Action item
Return, unchanged, the stretch of the listing from the line containing "# YT Crawler" through the end of the listing, with both ends included. Output only those lines.

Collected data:
_ _ _
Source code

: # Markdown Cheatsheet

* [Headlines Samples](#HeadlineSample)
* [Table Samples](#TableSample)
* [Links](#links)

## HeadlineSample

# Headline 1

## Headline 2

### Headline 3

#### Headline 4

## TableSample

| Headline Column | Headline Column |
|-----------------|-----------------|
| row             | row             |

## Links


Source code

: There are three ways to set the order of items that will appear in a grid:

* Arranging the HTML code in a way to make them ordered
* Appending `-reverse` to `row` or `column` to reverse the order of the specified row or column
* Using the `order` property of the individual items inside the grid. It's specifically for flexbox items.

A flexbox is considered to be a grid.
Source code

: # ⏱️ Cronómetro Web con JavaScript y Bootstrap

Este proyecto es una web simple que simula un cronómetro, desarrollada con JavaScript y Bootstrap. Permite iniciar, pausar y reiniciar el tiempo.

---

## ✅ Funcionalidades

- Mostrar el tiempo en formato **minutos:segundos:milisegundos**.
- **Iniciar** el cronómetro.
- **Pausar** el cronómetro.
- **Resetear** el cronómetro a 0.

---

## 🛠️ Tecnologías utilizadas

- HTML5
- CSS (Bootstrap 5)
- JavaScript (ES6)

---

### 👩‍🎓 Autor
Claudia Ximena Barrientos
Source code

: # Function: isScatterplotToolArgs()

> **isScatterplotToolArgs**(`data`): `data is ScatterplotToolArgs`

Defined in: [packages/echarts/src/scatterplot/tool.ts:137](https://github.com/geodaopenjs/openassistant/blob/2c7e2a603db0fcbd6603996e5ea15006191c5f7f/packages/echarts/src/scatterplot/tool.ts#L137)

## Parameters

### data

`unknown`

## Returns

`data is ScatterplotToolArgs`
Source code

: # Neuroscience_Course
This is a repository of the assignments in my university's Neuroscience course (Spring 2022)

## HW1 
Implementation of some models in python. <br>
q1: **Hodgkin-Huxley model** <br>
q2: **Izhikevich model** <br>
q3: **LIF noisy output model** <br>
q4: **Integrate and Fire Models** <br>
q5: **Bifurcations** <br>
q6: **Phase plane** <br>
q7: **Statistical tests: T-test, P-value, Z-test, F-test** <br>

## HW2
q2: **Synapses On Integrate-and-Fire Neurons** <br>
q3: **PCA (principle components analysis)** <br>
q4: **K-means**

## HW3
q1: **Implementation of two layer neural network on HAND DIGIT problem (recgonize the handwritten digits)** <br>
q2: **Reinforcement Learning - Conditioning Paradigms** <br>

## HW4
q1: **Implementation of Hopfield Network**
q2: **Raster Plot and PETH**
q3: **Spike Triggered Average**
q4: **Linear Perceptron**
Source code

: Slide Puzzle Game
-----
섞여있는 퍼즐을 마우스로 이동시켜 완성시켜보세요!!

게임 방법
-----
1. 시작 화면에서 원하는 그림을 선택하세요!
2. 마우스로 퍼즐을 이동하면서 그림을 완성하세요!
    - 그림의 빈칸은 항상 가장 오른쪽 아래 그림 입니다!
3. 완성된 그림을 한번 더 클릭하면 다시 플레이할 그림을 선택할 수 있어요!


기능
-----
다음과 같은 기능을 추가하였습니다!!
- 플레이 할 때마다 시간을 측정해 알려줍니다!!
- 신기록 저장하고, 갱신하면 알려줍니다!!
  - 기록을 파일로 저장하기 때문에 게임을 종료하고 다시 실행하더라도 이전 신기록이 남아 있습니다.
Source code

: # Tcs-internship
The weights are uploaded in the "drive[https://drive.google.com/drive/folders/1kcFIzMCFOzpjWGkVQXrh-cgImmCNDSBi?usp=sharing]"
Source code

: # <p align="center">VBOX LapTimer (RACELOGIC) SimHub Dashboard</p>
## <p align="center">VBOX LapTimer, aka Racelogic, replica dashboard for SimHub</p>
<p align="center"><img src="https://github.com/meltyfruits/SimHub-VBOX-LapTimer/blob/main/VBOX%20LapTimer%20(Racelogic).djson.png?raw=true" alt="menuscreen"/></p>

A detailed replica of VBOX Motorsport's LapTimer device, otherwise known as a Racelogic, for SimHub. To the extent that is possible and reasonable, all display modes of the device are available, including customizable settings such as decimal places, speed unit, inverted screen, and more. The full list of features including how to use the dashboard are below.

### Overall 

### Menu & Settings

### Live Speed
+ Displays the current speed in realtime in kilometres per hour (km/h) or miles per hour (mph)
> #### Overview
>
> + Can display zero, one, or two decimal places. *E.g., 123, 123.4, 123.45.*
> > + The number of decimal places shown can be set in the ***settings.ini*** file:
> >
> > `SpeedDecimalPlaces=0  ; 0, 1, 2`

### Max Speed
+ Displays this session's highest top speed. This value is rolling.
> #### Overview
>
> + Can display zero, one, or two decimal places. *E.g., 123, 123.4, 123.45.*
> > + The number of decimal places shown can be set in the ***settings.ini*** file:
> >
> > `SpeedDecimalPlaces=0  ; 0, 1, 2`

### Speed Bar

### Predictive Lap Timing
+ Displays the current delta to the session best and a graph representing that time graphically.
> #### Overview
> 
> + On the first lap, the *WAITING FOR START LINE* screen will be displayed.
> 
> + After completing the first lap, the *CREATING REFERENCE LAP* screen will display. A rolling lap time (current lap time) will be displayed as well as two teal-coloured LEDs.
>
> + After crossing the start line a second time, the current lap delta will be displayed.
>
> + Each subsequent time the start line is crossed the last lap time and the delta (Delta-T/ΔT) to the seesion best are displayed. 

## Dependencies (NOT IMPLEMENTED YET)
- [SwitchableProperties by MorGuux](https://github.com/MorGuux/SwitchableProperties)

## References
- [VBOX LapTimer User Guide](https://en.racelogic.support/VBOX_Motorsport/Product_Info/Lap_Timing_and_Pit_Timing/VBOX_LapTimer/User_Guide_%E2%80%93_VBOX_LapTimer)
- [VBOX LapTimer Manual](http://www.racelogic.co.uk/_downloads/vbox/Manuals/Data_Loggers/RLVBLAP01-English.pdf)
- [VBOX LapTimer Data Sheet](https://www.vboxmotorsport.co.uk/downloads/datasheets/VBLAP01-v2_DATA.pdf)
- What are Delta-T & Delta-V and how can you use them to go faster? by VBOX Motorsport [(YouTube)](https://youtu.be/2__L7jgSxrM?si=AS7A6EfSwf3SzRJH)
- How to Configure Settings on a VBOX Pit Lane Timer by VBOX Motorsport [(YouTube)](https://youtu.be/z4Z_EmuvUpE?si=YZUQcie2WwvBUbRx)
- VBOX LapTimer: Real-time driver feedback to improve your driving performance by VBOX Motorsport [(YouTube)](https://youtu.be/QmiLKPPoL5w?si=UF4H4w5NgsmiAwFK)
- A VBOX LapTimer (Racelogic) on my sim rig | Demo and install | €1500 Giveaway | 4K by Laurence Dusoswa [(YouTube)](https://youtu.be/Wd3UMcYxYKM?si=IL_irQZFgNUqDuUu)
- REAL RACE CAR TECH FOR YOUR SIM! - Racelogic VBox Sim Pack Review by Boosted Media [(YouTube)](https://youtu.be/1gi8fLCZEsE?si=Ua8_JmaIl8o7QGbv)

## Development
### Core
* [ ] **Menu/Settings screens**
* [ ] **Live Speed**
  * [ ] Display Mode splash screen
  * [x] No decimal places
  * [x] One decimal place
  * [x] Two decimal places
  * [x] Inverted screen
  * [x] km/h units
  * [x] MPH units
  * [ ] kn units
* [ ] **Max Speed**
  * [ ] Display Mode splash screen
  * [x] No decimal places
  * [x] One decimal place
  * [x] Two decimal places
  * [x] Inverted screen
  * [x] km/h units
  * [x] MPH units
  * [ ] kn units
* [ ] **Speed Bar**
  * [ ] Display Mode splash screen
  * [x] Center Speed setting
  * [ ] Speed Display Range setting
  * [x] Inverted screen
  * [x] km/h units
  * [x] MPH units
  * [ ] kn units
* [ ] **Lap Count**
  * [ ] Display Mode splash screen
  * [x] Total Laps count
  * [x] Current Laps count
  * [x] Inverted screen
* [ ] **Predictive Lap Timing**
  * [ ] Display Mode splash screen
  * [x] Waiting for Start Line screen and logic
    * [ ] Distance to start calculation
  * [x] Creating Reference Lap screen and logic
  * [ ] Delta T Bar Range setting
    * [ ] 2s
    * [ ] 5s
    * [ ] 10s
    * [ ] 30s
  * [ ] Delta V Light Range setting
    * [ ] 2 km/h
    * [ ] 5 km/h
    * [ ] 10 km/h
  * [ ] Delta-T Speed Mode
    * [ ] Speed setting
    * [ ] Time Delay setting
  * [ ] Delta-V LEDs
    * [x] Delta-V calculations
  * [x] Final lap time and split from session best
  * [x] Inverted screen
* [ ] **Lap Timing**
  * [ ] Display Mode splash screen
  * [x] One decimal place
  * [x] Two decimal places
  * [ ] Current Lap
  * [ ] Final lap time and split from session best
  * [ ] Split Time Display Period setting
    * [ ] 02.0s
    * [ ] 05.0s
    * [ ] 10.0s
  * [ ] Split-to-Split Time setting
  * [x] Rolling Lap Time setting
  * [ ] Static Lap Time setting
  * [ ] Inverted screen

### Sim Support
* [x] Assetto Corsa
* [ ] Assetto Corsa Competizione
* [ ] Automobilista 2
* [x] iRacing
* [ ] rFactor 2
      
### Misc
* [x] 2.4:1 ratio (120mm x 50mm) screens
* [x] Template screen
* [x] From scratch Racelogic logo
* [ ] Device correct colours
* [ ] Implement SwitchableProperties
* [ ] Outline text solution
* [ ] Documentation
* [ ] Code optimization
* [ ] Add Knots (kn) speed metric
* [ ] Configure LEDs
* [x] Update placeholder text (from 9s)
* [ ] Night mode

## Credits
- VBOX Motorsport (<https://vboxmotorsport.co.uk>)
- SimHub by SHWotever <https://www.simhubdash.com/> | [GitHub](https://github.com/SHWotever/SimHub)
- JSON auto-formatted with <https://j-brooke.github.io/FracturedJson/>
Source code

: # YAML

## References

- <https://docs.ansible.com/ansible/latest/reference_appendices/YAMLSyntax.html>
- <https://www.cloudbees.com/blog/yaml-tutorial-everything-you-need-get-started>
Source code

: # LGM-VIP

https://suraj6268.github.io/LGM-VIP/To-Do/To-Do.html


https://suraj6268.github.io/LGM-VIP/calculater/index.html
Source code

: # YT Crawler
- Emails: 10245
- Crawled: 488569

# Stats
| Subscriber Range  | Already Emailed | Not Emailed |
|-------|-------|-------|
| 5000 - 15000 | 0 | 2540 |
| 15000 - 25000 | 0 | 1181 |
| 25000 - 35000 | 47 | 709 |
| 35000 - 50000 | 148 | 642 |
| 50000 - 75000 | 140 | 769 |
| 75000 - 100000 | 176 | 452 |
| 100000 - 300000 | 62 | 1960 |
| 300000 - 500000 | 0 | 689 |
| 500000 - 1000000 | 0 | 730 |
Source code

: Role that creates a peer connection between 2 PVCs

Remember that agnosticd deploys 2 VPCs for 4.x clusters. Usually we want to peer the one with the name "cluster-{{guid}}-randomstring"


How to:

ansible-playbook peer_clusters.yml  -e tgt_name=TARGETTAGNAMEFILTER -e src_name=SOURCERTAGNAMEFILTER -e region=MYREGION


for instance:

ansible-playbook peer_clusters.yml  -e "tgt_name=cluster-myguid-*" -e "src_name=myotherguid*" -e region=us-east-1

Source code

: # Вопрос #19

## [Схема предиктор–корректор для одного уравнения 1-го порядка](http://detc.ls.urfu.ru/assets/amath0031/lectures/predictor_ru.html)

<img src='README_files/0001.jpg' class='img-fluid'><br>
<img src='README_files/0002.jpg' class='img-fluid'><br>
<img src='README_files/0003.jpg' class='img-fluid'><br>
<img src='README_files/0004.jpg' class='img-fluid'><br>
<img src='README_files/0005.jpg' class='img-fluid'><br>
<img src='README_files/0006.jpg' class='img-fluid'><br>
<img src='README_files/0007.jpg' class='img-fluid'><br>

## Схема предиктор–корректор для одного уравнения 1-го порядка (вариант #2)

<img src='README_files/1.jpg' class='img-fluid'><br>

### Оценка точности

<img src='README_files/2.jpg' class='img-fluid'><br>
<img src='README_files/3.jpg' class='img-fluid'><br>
_ _ _
Response
: # YT Crawler
- Emails: 10245
- Crawled: 488569

# Stats
| Subscriber Range  | Already Emailed | Not Emailed |
|-------|-------|-------|
| 5000 - 15000 | 0 | 2540 |
| 15000 - 25000 | 0 | 1181 |
| 25000 - 35000 | 47 | 709 |
| 35000 - 50000 | 148 | 642 |
| 50000 - 75000 | 140 | 769 |
| 75000 - 100000 | 176 | 452 |
| 100000 - 300000 | 62 | 1960 |
| 300000 - 500000 | 0 | 689 |
| 500000 - 1000000 | 0 | 730 |
Source code

: Role that creates a peer connection between 2 PVCs

Remember that agnosticd deploys 2 VPCs for 4.x clusters. Usually we want to peer the one with the name "cluster-{{guid}}-randomstring"


How to:

ansible-playbook peer_clusters.yml  -e tgt_name=TARGETTAGNAMEFILTER -e src_name=SOURCERTAGNAMEFILTER -e region=MYREGION


for instance:

ansible-playbook peer_clusters.yml  -e "tgt_name=cluster-myguid-*" -e "src_name=myotherguid*" -e region=us-east-1

Source code

: # Вопрос #19

## [Схема предиктор–корректор для одного уравнения 1-го порядка](http://detc.ls.urfu.ru/assets/amath0031/lectures/predictor_ru.html)

<img src='README_files/0001.jpg' class='img-fluid'><br>
<img src='README_files/0002.jpg' class='img-fluid'><br>
<img src='README_files/0003.jpg' class='img-fluid'><br>
<img src='README_files/0004.jpg' class='img-fluid'><br>
<img src='README_files/0005.jpg' class='img-fluid'><br>
<img src='README_files/0006.jpg' class='img-fluid'><br>
<img src='README_files/0007.jpg' class='img-fluid'><br>

## Схема предиктор–корректор для одного уравнения 1-го порядка (вариант #2)

<img src='README_files/1.jpg' class='img-fluid'><br>

### Оценка точности

<img src='README_files/2.jpg' class='img-fluid'><br>
<img src='README_files/3.jpg' class='img-fluid'><br>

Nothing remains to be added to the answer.